Monday, November 13th 2023, 10:21 pm
The nation’s highest honor for youth poets was bestowed Monday by First Lady Jill Biden on five high school students, including Kallan McKinney, a junior at Norman High School.
The National Student Poets Program (NSPP) was created in 2011 as a partnership of the Institute of Museum and Library Services (IMLS) and the Alliance for Young Artists & Writers.
The goal of the NSPP is to, “encourage young people to explore and develop new creative capabilities.”
McKinney and the other four young poets representing different regions of the country were selected by a panel of judges from thousands of entries and each receive an award of $5,000.
“I don’t know, I don’t know a word to describe it,” McKinney said, when asked what the experience has meant. “It’s so much fun being with the other four poets and meeting Dr. Biden. Everyone here has been so kind and so supportive of us.”
Biden had high praise for the students, noting that, at various times in her life, poetry has been a “refuge” for her, “a soothing companion that gives voice to emotions I can’t always articulate on my own."
“Poetry feeds our spirit, when we are hungry for something more,” Biden continued. “In a world that asks us to sprint from moment to moment to moment, and meeting to meeting, poetry reminds us to slow down, take a breath and appreciate the celestial beauty that surrounds us.”
The five students each read one of their poems as part of the ceremony at the White House’s South Court Auditorium.
McKinney, who is queer and trans and uses the pronouns they/them, recited their poem, “the shell gas station sign."

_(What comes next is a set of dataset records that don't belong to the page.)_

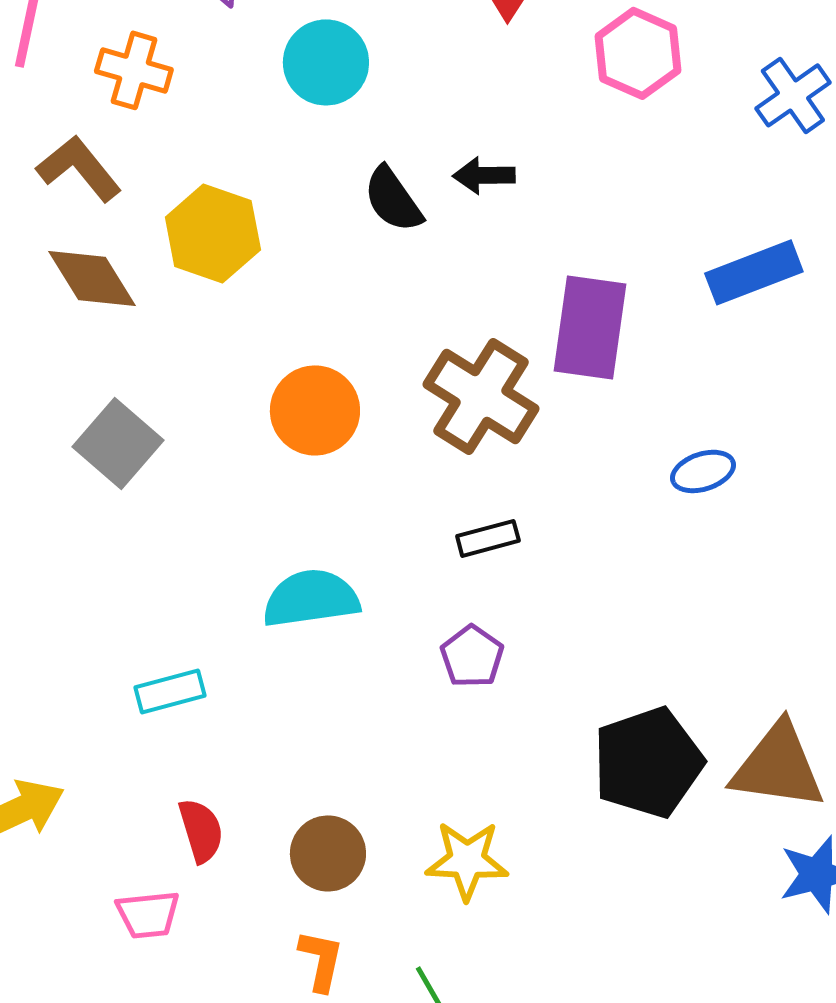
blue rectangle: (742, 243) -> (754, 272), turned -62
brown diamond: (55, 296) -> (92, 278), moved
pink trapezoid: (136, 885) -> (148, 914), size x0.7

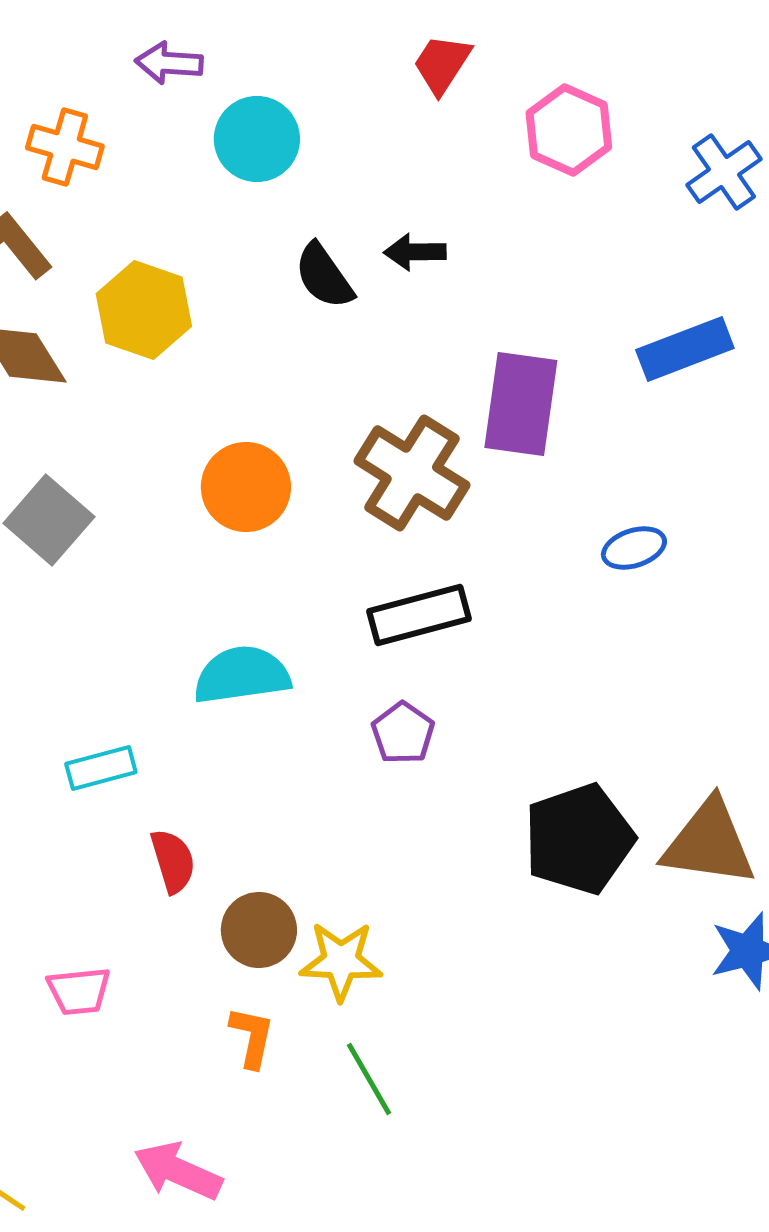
black rectangle: (488, 538) -> (419, 615), size x1.6
red semicircle: (201, 830) -> (173, 861), moved
yellow star: (467, 860) -> (341, 961), moved

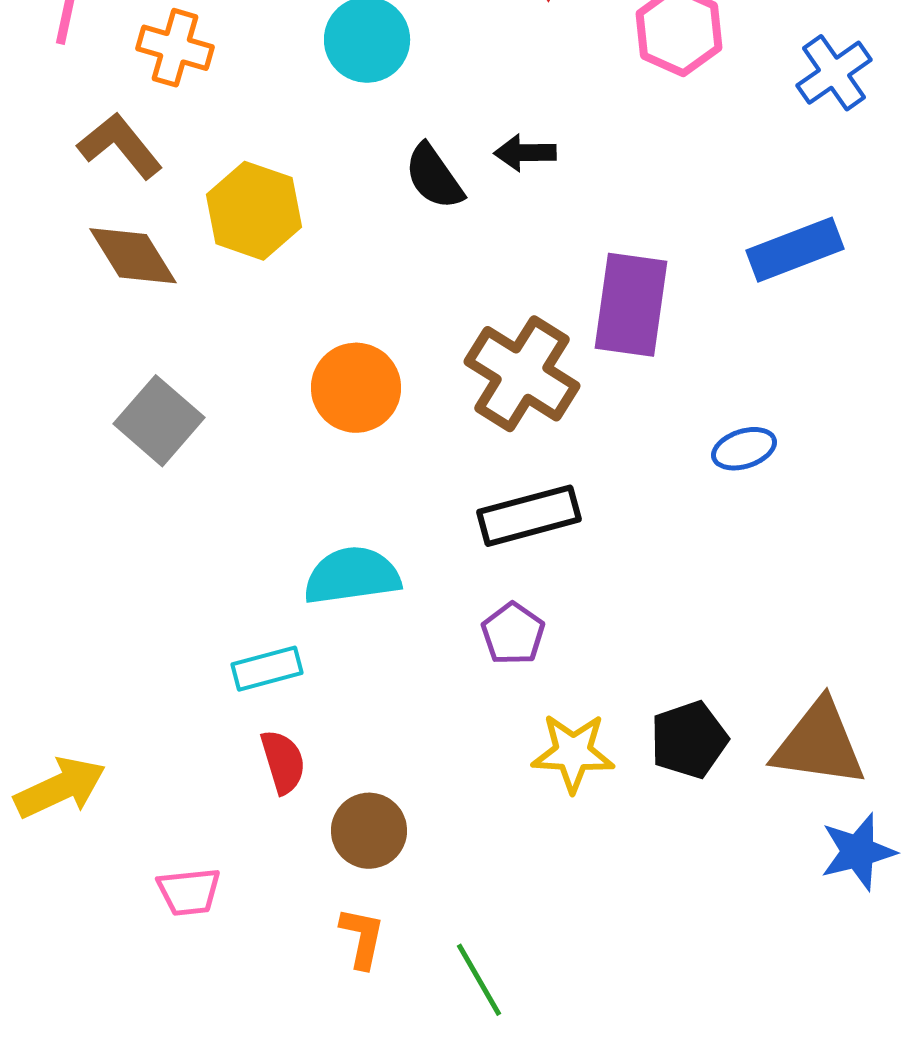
cyan rectangle: (101, 768) -> (267, 669), moved
black pentagon: (579, 839) -> (689, 740), size x0.7
yellow star: (341, 961) -> (573, 753), moved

the shell gas station sign
floats in floodwater.
the man at the counter calls me street smart because i know what food stamps look like
& how to use them.
he asks if i need air from the pump outside.

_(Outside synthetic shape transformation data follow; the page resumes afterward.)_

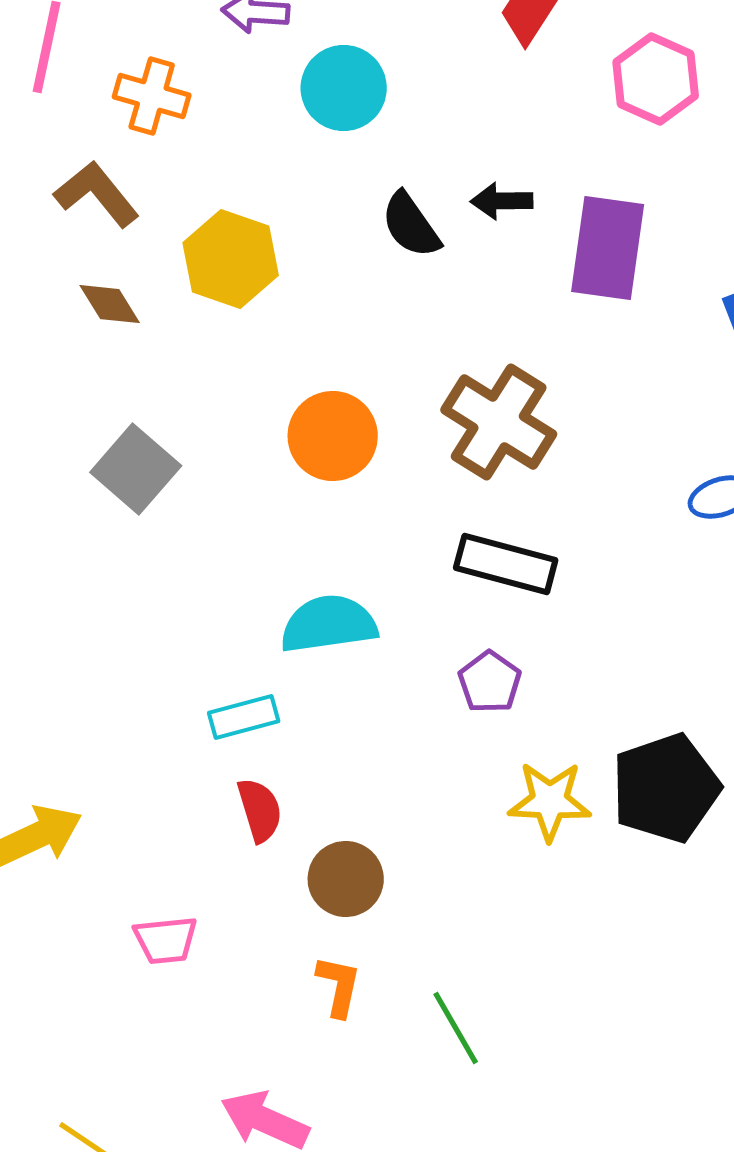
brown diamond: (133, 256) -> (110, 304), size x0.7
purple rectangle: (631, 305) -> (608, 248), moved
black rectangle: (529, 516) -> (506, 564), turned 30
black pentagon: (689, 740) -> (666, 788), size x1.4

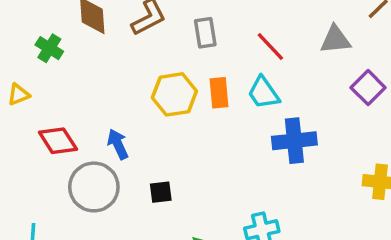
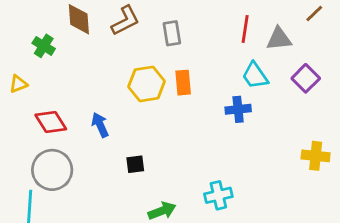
red line: (270, 46) -> (245, 29), moved, turned 52
cyan trapezoid: (264, 93) -> (255, 76), moved
blue cross: (294, 141) -> (238, 109), moved, size x0.7
gray circle: (94, 187) -> (52, 170), moved

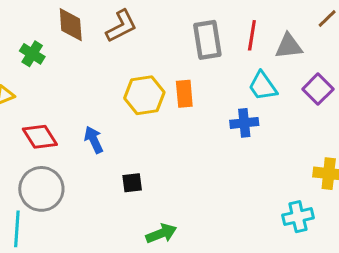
gray rectangle: (172, 33) -> (207, 40), moved, size x1.4
cyan cross: (218, 195) -> (298, 217), moved

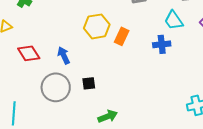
orange rectangle: (184, 94) -> (122, 36), moved, turned 30
gray circle: (41, 189) -> (56, 87), moved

thanks, but i have my own.
you’re so down to earth, he says, laughing.
thanks. (the water at our ankles) we all are.
haven’t you noticed?
the hour we give up in spring
returns as autumn.
On the one hand, the poem reads like a simple description of a random encounter following a heavy Oklahoma rainstorm.

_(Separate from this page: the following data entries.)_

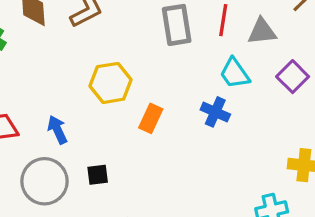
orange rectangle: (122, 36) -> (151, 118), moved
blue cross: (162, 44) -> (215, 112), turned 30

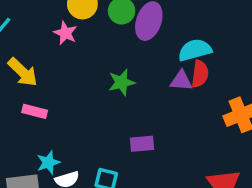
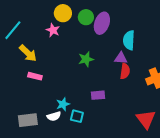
cyan semicircle: (195, 50) -> (129, 40), turned -72
red semicircle: (200, 74) -> (125, 71), moved
cyan star: (48, 162) -> (63, 104), moved

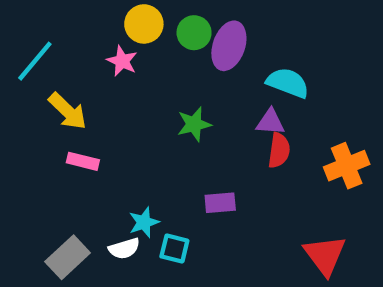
cyan semicircle: (129, 40) -> (288, 83), turned 108
gray rectangle: (28, 120) -> (68, 257), turned -36

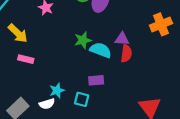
cyan semicircle: (288, 83) -> (101, 50), moved
orange cross: (347, 166) -> (161, 24), moved
cyan square: (174, 249) -> (82, 99), moved

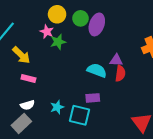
green star: (83, 40) -> (58, 42), moved
cyan square: (82, 99) -> (79, 115), size x1.5
white semicircle: (47, 104) -> (27, 105), moved

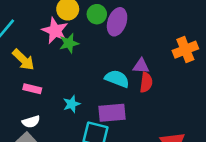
pink star: (47, 32) -> (55, 31), size x1.5
purple rectangle: (93, 98) -> (112, 113), size x1.5
cyan star: (57, 107) -> (71, 104), moved

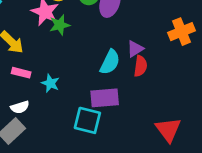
purple triangle: (141, 66) -> (135, 49), turned -36
cyan semicircle: (117, 79) -> (110, 62), turned 95
cyan star: (71, 104) -> (50, 83), moved, turned -30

“I was trying to show what I saw, and what I see all the time, which is the flooding,” McKinney explained in an interview.
On the other hand, they say, the poem is about so much more. “The ways that the earth is struggling and the ways that people struggle,” they said, “and that we all keep going on while all of these things happen.”
McKinney said, on top of being a great and humbling honor, this recognition is affirming, of who they are and the poet they've become.
“[Poetry] is mainly my way of connecting with people and talking to, and with, people,” McKinney said, describing the important role poetry plays in their life. “That's what it’s done for me. It’s allowed me to say a lot more than I ever thought I could say.”
McKinney is the second Oklahoman to receive the honor of National Student Poet for the southwest region. Deer Creek High School’s Julie Dawkins achieved the same recognition in 2019.